Kepala Sekolah Penghukum Siswi SD Tunggak SPP Bisa Dipenjara

Ilustrasi kekerasan pada anak.
Sumber :

VIVA – Komisi Perlindungan Anak Indonesia atau KPAI mengecam oknum kepala sekolah sebuah Sekolah Dasar di Bogor, yang menghukum push up seorang siswinya gara-gara menunggak membayar biaya Sumbangan Pembinaan Pendidikan atau SPP.

KPAI mengingatkan bahwa si kepala sekolah bisa dihukum pidana penjara, karena dapat dianggap melanggar Undang-undang tentang Perlindungan Anak. Dinas Pendidikan setempat pun bisa menyanksi sekolah itu jika memang terbukti bersalah.

"... terkait dengan apakah ada pelanggaran, kalau betul ada, maka bisa dikenakan pasal (pidana). Kalau orangtua melaporkan, bisa kena pasal 76 c kekerasan terhadap anak," kata Komisioner KPAI, Retno Listyarti, saat dikonfirmasi wartawan pada Selasa 29 Januari 2019.

Kekerasannya pun, kata Retno, terbagi dua, yakni fisik dan piskis. Hukumannya diatur dalam pasal 80 Undang-undang Perlindungan Anak, yakni pidana penjara paling ringan 3,5 tahun dan paling berat 15 tahun.

Ancaman pada pasal itu, menurutnya, bakal makin berat jika pelakunya terbukti adalah orang dekat, termasuk oknum guru maupun kepala sekolah. "Bisa juga pengadilan melakukan pemberatan hukuman, dengan menambah sepertiga dari hukuman maksimal. Namun, tergantung apakah si orangtua melaporkannya ke ranah hukum atau tidak."

Mengenai sanksi terhadap sekolah, Retno akan berkoordinasi dengan ke Dinas Pendidikan setempat. Yang pasti, dia mengingatkan, kalau memang benar ada hukuman fisik semacam itu, dinas tak boleh membiarkan, karena akan menjadi contoh buruk. Apa saja alasannya, sekolah tetap salah kalau hukuman itu benar terjadi.

"Di pasal 54 Undang-undang Perlindungan Anak, ada ketentuan bahwa sekolah wajib melindungi anak-anak dari tindak kekerasan yang dilakukan oleh siapapun. Nah, itu bisa jadi bahasan Disdik (Dinas Pendidikan)," kata Retno.

Dihukum push up

Seorang siswi sekolah dasar dihukum push up seratus kali, gara-gara menunggak membayar biaya SPP. Si bocah malang itu pun trauma berat.

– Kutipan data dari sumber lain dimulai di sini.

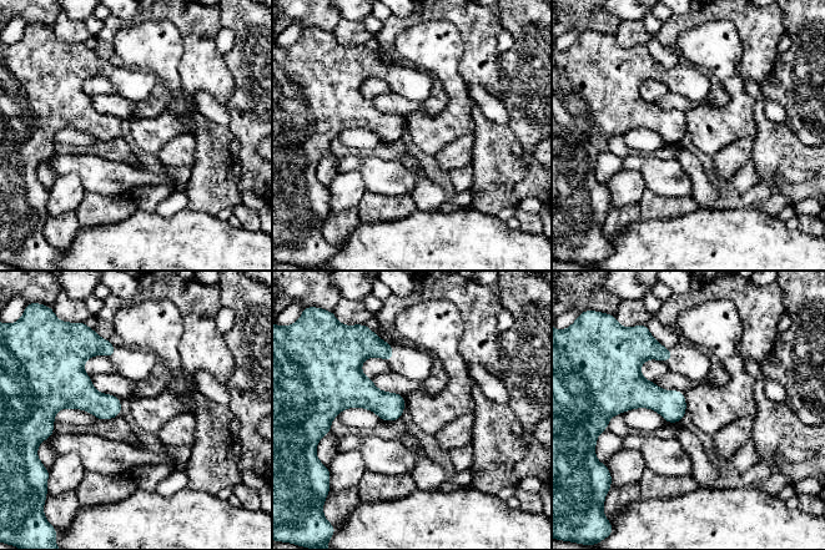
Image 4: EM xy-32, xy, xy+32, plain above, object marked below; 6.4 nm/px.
cut it another way
show em planes letters same

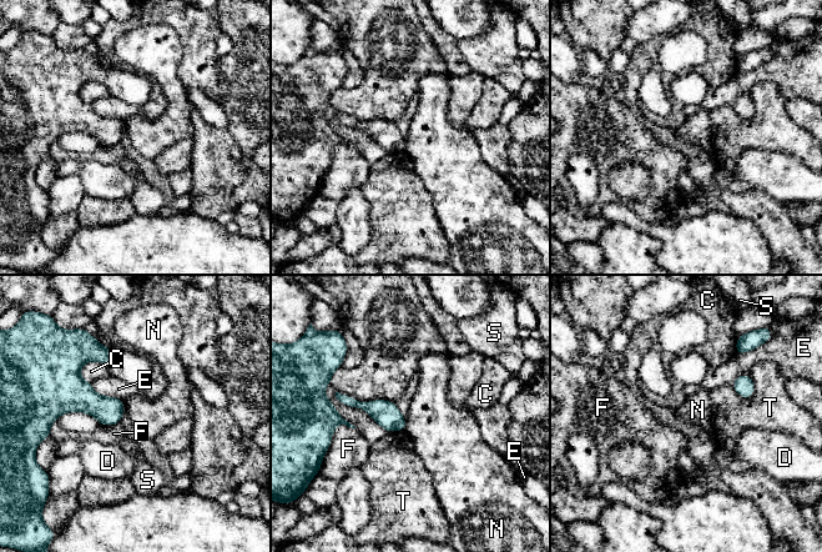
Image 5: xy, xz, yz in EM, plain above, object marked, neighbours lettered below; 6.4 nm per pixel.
skip # C other, D other, E other, F other, N other, S other, T other; no lettered piece goes on from it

Gadis cilik berinisial GNS dan berusia sepuluh tahun itu menceritakan hukuman push up yang dialaminya terjadi pada pekan lalu di sekolahnya di kawasan Bojonggede, Kabupaten Bogor, Jawa Barat. Saat ditemui di rumahnya, Depok, GNS tampak masih sangat terpukul atau trauma.

"Yang nyuruh Kepala Sekolah, gara-gara belum dapat kartu ujian, belum bayaran (membayar SPP)," katanya, saat ditemui wartawan di rumahnya.

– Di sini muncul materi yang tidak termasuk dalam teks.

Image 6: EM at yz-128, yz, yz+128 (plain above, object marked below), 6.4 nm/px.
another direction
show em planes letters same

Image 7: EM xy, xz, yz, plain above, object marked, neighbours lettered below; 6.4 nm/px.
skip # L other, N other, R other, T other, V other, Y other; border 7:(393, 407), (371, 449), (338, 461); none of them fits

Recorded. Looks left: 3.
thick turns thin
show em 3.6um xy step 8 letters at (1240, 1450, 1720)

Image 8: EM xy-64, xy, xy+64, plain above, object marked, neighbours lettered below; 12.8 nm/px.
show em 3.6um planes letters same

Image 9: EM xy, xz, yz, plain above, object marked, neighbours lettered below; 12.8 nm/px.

Hukuman semacam itu pernah ia alami sebelumnya, namun jauh lebih ringan, yakni push up sepuluh kali. Hukuman yang terbaru itulah yang membuat GNS trauma, terutama karena push up membuat perutnya sakit hingga sekarang. Si bocah, bahkan enggan bersekolah lagi gara-gara hukuman fisik itu.

Otoritas SD tempat siswi itu sekolah di kawasan Bojonggede, tak menyangkal sudah menghukum push up kepada seorang siswinya. Namun, sebagaimana sang kepala sekolah katakan, hukuman push up itu sebetulnya cuma sepuluh kali, bukan seratus kali seperti pengakuan si bocah. Sang kepala sekolah berterus terang memberikan hukuman fisik itu hanya untuk terapi kejut.

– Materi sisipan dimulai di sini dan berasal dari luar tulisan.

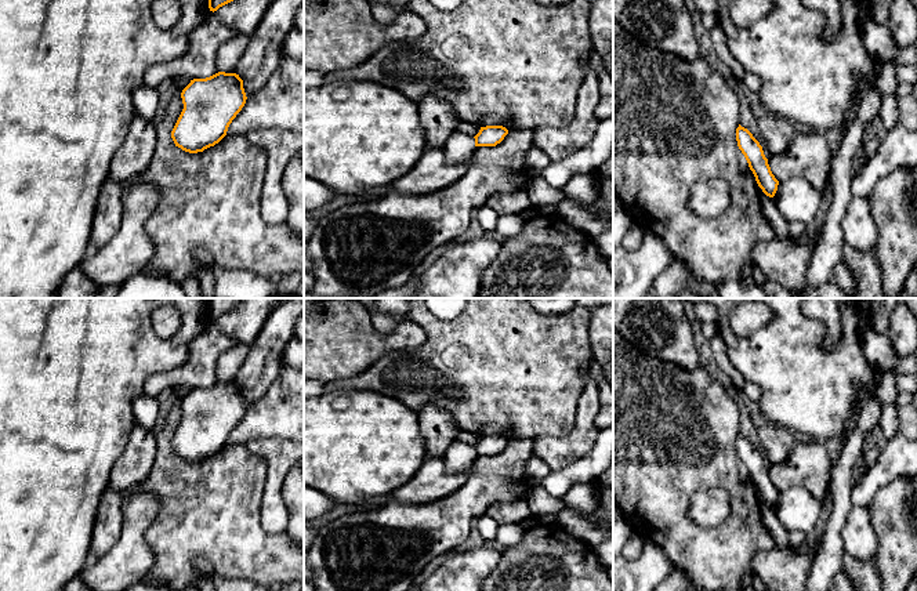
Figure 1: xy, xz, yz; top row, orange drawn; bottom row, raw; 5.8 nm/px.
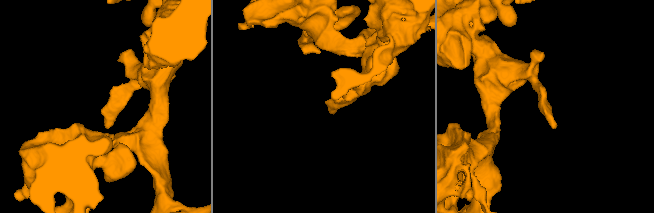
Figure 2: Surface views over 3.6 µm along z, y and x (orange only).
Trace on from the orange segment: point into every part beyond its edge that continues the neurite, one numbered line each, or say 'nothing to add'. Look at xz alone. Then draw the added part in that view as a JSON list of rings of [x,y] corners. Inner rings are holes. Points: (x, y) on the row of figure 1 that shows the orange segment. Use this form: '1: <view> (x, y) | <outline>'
nothing to add

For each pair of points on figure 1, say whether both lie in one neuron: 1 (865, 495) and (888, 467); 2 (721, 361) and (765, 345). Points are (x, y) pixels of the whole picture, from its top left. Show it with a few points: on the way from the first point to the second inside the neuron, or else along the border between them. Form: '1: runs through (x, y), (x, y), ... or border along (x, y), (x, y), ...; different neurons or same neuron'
1: runs through (867, 488), (881, 474); same neuron
2: border along (718, 333), (725, 344), (729, 362), (746, 380); different neurons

"Enggak, kok, cuma sepuluh kali aja. Itu cuma shock therapy (terapi kejut)," kata Kepala SDIT Bina Mujtama, Budi, saat dihubungi VIVA pada Senin 28 Januari 2019.

Budi berdalih, dia memberikan hukuman itu, karena si siswi menunggak SPP selama sepuluh bulan. "Orangtuanya ini tiap kami panggil, enggak pernah datang untuk diskusi mengenai pembayarannya," katanya. (asp)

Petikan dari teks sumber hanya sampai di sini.